Les Jurys citoyens :
Nous illustrerons cette forme participative, par l’exemple suivant :
Entre 2001 et 2003, 17 quartier de Berlin reçurent chacun un fonds de 500 000 euros. Un jury, composé pour moitié d’acteurs associatifs et pour l’autre de citoyens tirés au sort sur le registre des habitants, était chargé d’attribuer les sommes. Après une phase d’essai, le nombre de quartiers berlinois concernés est passé à 33 et l’enveloppe globale à 15 millions d’euros.
Les Conseils de Quartier :
En France, la mise en place de conseils de quartier est obligatoire dans les communes de plus de 80 000 habitants.
C’est le conseil municipal qui fixe, outre le périmètre de chacun des quartiers constituant la commune, la composition et les modalités de fonctionnement des ces Conseils. Il peut décider de leur affecter un local et leur allouer chaque année un budget de fonctionnement. Les conseils de quartier peuvent être consultés par le maire et formuler des propositions sur toute question concernant le quartier ou la ville. Ils peuvent également âtre associés par le maire à l’élaboration, à la mise en œuvre et à l’évaluation des actions intéressant le quartier, en particulier celles menées au titre de la politique de la ville.
Ce dispositif de Démocratie Participative, incarné par les conseils de quartier, ne se traduit pas par la détention d’un pouvoir de décision au profit des intéressés, mais par un droit à la consultation, à l’information, à la participation ou à la concertation.
Quelle Démocratie pour la Tunisie ?
Il n’est pas aisé de mettre en place du jour au lendemain au sein de notre pays les diverses formes de démocratie que nous venons de voir. Il faudrait probablement passer par une période transitoire. Période durant laquelle les différentes composantes de la société Tunisienne devraient s’imprégner de ce nouvel état d’esprit qu’implique la pratique de la démocratie.
En attendant, la constitution qui est actuellement en cours d’élaboration comprendra les principes de la démocratie représentative, les mécanismes de cette dernière seront très certainement fortement liés au projet de décentralisation qui lui aussi est concerné par notre future constitution.
De notre point de vue et étant donné les inconnues qui pèsent sur le prochain projet constitutionnel, nous estimons qu’il serait préférable d’axer notre réflexion sur les expériences se rapportant à la pratique de la démocratie participative locale, ce qui ce traduit par une focalisation autour d’expériences telles que le budget participatif ou les conseils de quartier. Ce choix n’est pas fortuit, il repose plutôt sur les éléments suivants :
ü Il suffirait de définir le cadre juridique approprié pour mettre en marche les outils de démocratie participative locale. Nul besoin de recourir à la constitution.
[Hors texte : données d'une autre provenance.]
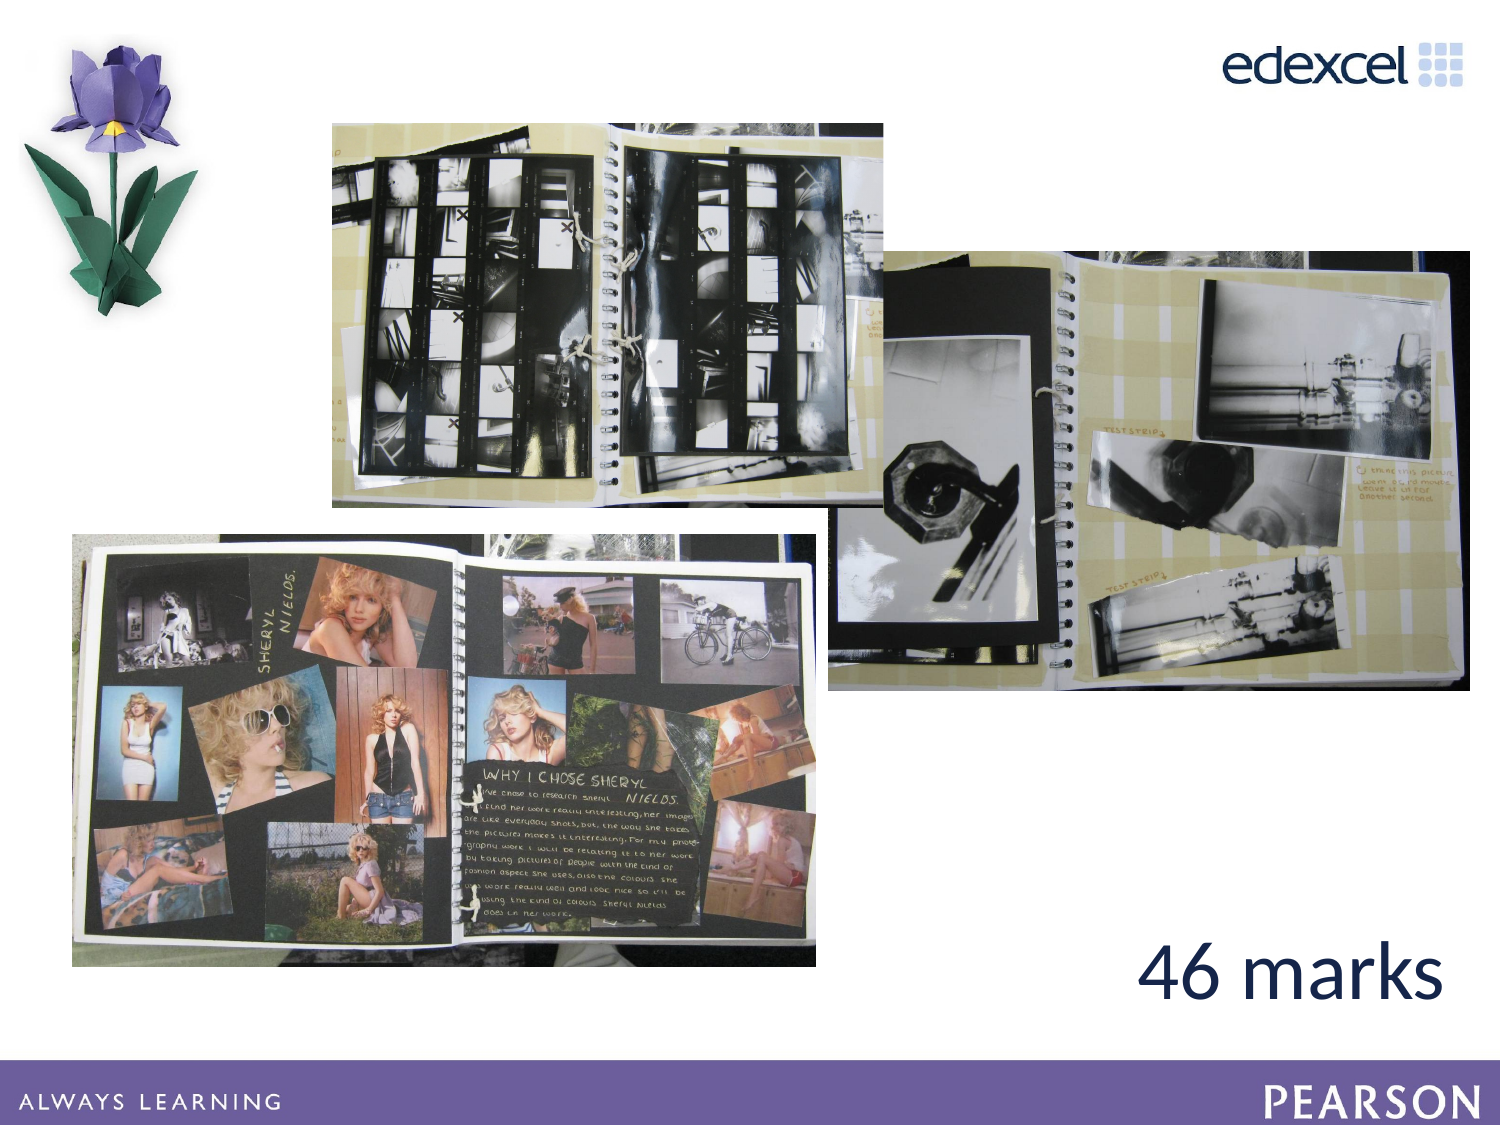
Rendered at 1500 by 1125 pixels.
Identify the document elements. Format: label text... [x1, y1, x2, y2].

picture [0, 0, 1500, 1125]
text_box 46 marks [1113, 910, 1470, 1023]
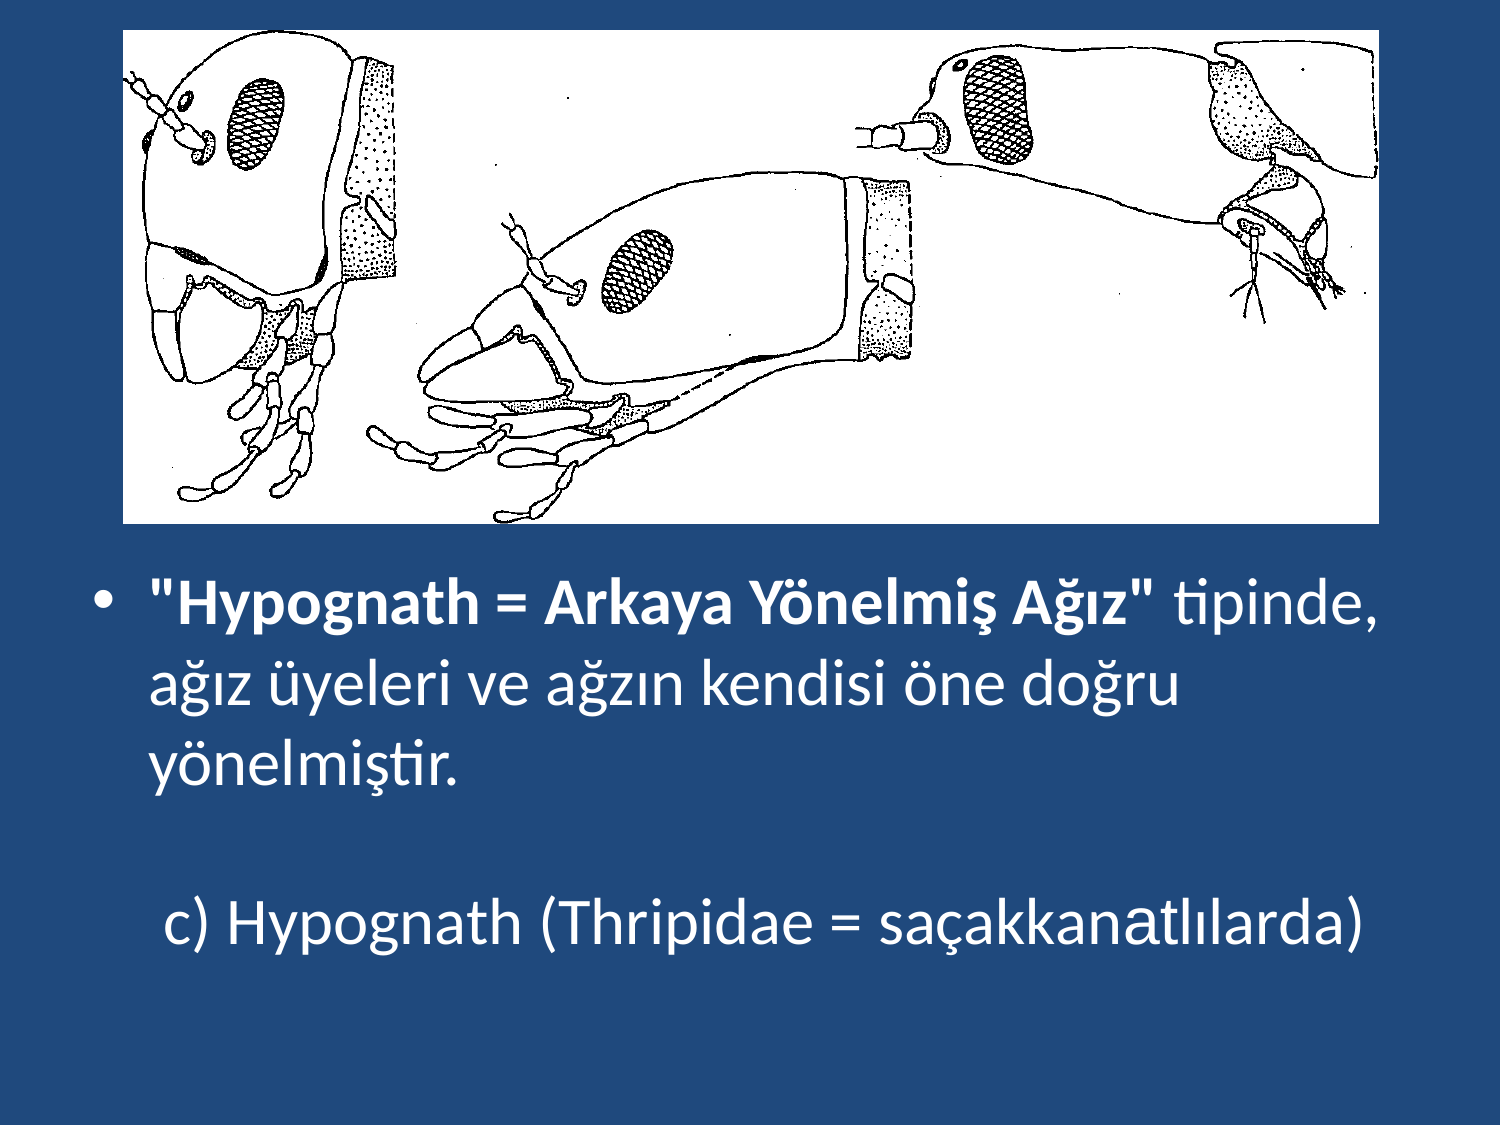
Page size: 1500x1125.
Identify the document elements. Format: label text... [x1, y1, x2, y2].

list "Hypognath = Arkaya Yönelmiş Ağız" tipinde, ağız üyeleri ve ağzın kendisi öne doğru yönelmiştir. c) Hypognath (Thripidae = saçakkanatlılarda) [76, 550, 1427, 1017]
picture [123, 30, 1380, 524]
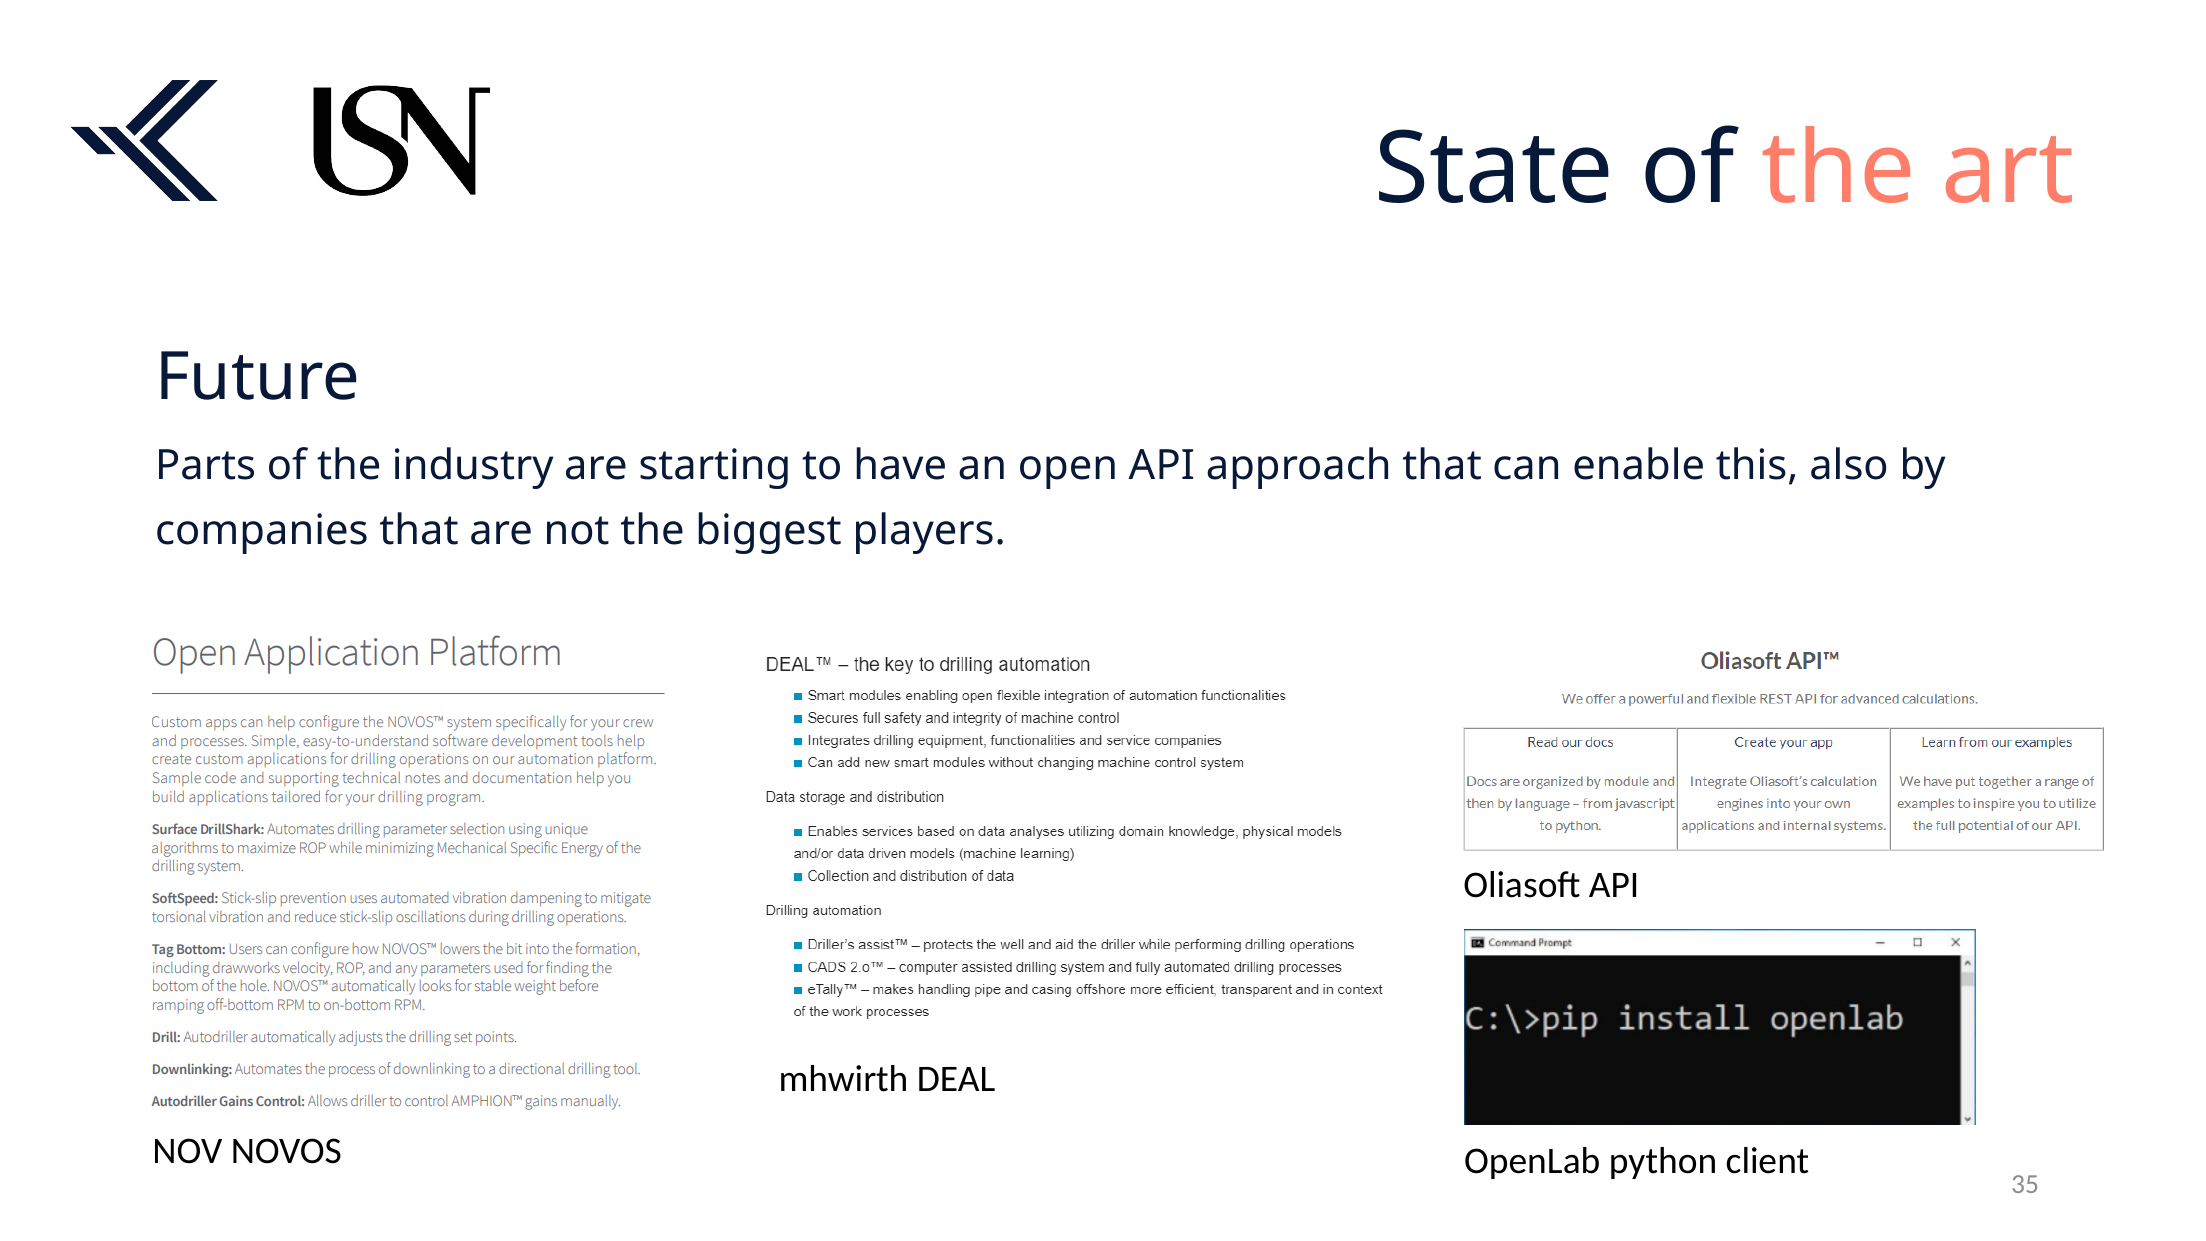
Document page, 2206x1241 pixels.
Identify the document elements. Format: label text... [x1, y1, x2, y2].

picture [1422, 637, 2142, 880]
text_box Oliasoft API [1448, 880, 1655, 913]
text_box OpenLab python client [1449, 1128, 1825, 1189]
text_box Future [146, 300, 2021, 421]
picture [1464, 929, 1976, 1126]
text_box State of the art [1366, 117, 2127, 230]
picture [143, 620, 670, 1122]
slide_number 35 [1557, 1149, 2055, 1216]
text_box mhwirth DEAL [763, 1046, 1014, 1107]
picture [247, 19, 542, 262]
text_box Parts of the industry are starting to have an open API approach that can enable this, also by companies that are not the biggest players. [146, 421, 2021, 561]
text_box NOV NOVOS [137, 1118, 357, 1179]
picture [763, 646, 1401, 1028]
picture [70, 80, 218, 201]
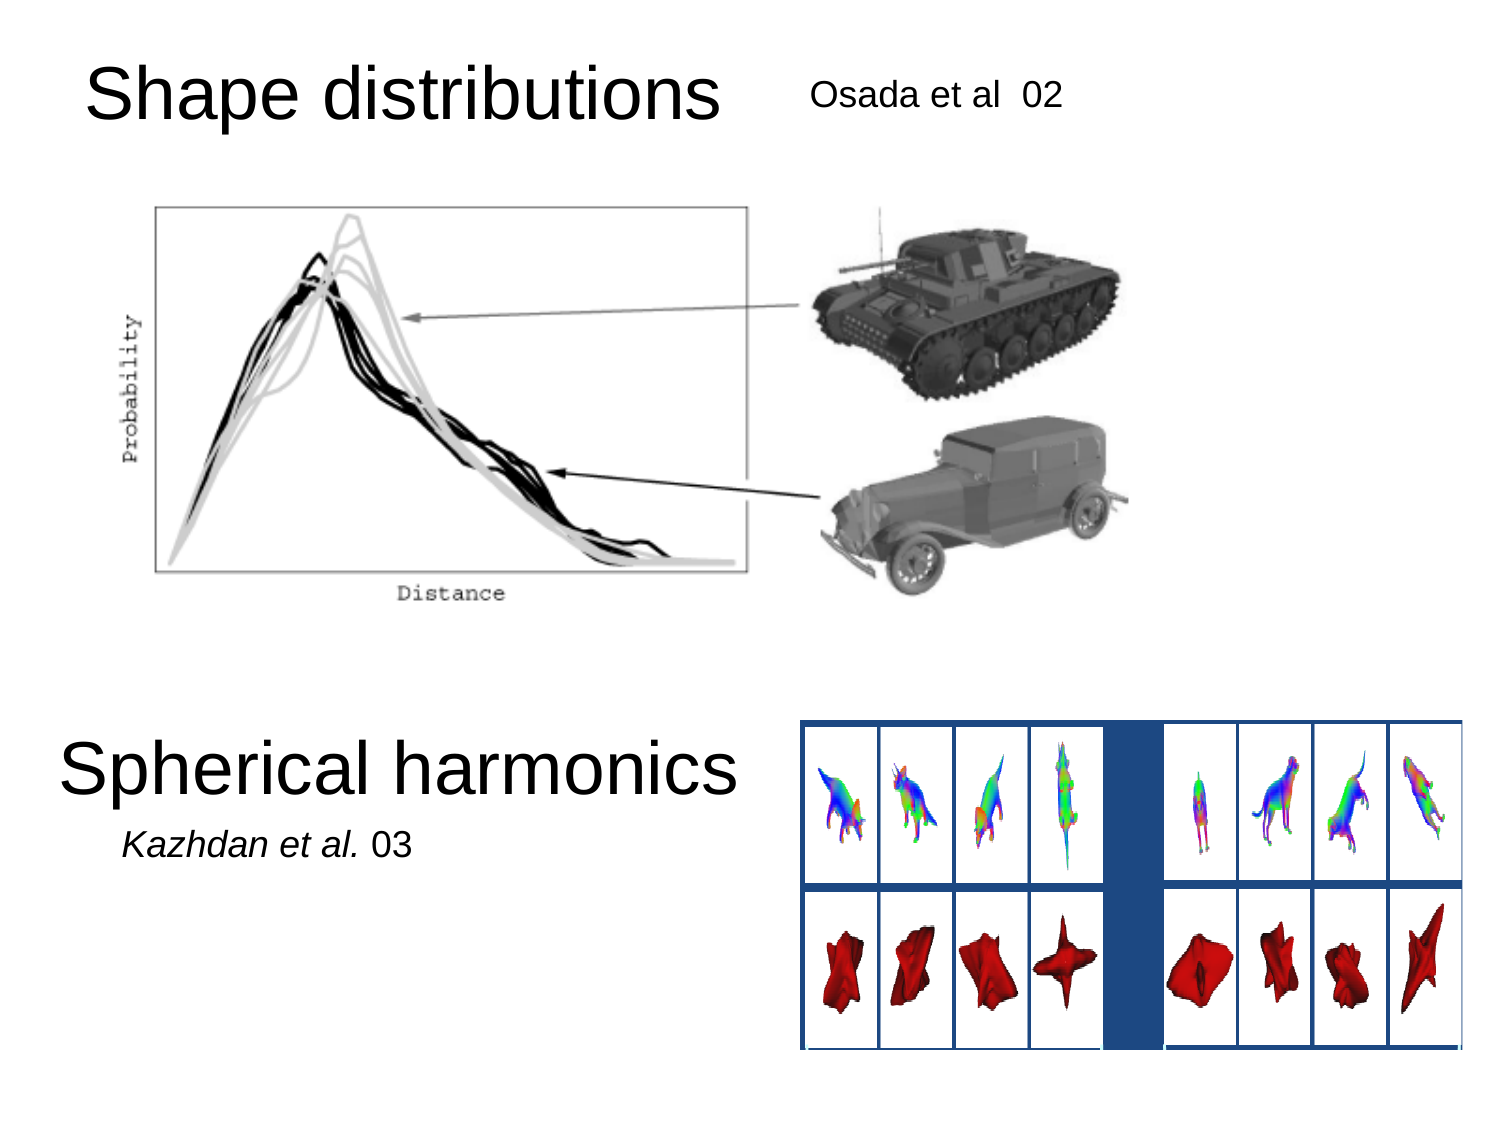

ü Les Budgets participatifs ont réussi dans des pays et des villes qui sont similaires, sur la le plan socio-économique, au notre.
ü Ces formes de démocraties participatives locales constituent le moyen idéal qui permettra aux populations d’établir des liens et de se « connecter » avec les autorités locales. Ainsi, il serait possible de répondre à certains impératifs et revendications de notre révolution, et ce en permettant aux habitants d’établir un contact et un dialogue permanent avec leurs élus. Cela se traduira par la participation du citoyen lors de la discussion des problèmes le concernant. Il sera mieux informé sur les sujets de la cité, il pourra apporter son expertise sur son propre vécu, et pourra contribuer à la hiérarchisation des priorités, aussi, il sera, le cas échéant, partie prenante lors de la prise de décision.